If you provide the SOC with everything that it needs, GRC can get every answer from the SOC. For example, suppose you want to know if you’re in compliance with a specific regulation. If your SOC already has visibility to that data and has that context, it can even help you continuously monitor, in real time, whether you are staying in or falling out of compliance. The SOC can even tell you which people or systems are in violation of certain governance and policies.

Looking more broadly, the SOC can even automatically tell you if there’s been an increase in risk or a lowering of risk based on a multitude of factors then alert you of changes in real time. Ultimately, the GRC group develops and implements controls while the SOC can inform if those controls are being followed. These two organizational functions work side by side.

A SOC’s Role in Meeting Organizational Compliance Requirements

I don’t know very many compliance or regulatory requirements that don’t include some level of audit monitoring and incident response. An in-house SOC will do both of those functions and help you satisfy those requirements. If you work in a regulated industry, a SOC can help you monitor, detect, respond, and meet the governance requirements associated with that industry.
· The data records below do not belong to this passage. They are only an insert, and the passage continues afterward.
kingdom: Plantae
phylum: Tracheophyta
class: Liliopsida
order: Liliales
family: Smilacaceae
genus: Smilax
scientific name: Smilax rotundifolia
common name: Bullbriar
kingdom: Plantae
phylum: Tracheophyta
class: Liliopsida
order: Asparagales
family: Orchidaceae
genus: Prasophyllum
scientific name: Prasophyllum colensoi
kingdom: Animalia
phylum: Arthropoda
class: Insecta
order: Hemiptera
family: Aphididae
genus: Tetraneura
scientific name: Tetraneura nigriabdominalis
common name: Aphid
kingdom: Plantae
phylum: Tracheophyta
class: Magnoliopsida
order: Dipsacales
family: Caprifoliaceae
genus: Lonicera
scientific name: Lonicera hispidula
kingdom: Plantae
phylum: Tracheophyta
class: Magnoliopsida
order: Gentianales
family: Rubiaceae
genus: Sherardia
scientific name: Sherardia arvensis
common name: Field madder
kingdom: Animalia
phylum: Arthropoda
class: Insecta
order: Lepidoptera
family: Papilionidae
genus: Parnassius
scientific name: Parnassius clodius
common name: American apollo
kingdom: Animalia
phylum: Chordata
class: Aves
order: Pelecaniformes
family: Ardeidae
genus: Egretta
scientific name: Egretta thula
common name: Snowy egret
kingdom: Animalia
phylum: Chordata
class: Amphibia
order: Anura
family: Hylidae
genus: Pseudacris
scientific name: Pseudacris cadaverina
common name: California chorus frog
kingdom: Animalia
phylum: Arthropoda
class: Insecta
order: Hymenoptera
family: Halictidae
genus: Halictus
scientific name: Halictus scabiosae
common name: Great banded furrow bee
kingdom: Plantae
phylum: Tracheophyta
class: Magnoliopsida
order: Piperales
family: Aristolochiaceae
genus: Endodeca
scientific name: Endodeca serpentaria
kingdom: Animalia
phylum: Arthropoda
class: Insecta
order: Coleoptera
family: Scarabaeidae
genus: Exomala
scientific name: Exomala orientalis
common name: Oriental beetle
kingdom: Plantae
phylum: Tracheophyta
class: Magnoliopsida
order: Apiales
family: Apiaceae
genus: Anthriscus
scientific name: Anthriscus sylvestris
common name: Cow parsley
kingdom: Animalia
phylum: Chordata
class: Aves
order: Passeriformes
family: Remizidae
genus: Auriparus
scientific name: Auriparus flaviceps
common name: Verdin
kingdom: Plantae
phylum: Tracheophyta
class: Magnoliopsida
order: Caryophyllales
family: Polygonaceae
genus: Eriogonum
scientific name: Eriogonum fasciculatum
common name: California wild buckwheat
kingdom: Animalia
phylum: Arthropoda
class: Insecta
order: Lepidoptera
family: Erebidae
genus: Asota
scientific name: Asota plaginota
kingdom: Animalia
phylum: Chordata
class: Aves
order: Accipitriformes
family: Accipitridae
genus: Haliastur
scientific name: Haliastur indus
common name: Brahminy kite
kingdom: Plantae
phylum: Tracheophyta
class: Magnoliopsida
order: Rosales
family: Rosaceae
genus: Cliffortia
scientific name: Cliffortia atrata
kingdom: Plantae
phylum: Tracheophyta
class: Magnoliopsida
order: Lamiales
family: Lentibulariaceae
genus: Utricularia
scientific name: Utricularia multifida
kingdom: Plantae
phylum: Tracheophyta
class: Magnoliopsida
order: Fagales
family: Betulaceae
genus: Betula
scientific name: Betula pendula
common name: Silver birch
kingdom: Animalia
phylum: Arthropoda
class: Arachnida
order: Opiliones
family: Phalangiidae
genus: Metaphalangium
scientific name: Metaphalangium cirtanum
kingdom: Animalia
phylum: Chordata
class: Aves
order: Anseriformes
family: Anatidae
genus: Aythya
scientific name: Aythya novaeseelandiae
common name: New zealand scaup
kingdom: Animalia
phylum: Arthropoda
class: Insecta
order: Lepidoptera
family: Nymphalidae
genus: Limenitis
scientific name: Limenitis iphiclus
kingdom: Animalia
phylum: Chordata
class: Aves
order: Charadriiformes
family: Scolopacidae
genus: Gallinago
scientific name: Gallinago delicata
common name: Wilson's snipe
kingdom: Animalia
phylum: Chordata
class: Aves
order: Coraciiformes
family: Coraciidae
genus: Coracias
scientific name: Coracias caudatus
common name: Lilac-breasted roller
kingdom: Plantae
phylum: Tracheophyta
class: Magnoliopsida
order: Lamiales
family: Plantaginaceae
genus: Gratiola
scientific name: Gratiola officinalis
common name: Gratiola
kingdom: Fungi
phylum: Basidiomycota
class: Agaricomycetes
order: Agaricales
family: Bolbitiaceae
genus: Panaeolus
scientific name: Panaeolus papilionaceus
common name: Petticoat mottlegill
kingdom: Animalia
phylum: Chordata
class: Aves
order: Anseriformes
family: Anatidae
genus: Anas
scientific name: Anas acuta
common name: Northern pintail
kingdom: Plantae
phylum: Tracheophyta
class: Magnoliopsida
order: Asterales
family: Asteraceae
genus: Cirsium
If you outsource your SOC, your MSSP should be able to meet your requirements as well. But before you sign the contract with your outsourcing partner, there are several things you need to do. First, make sure that the compliance regulations that you have to comply with are known to your third-party partner. Second, if these compliance regulations require you to perform periodic assessments and generate reports that demonstrate you’re meeting your requirements, make sure that your partner is willing and able to perform the audit and output the necessary reports. Most importantly, once you’ve done all that, make sure all requirements are included in the terms and agreements of the original contract. You need to ensure that your regulatory obligations are transferred to the partner. The transfer isn’t binding unless you have it written down in a contract and have ensured the partner can fulfill those obligations. Ultimately, all of this requires you to do a little bit of legwork upfront.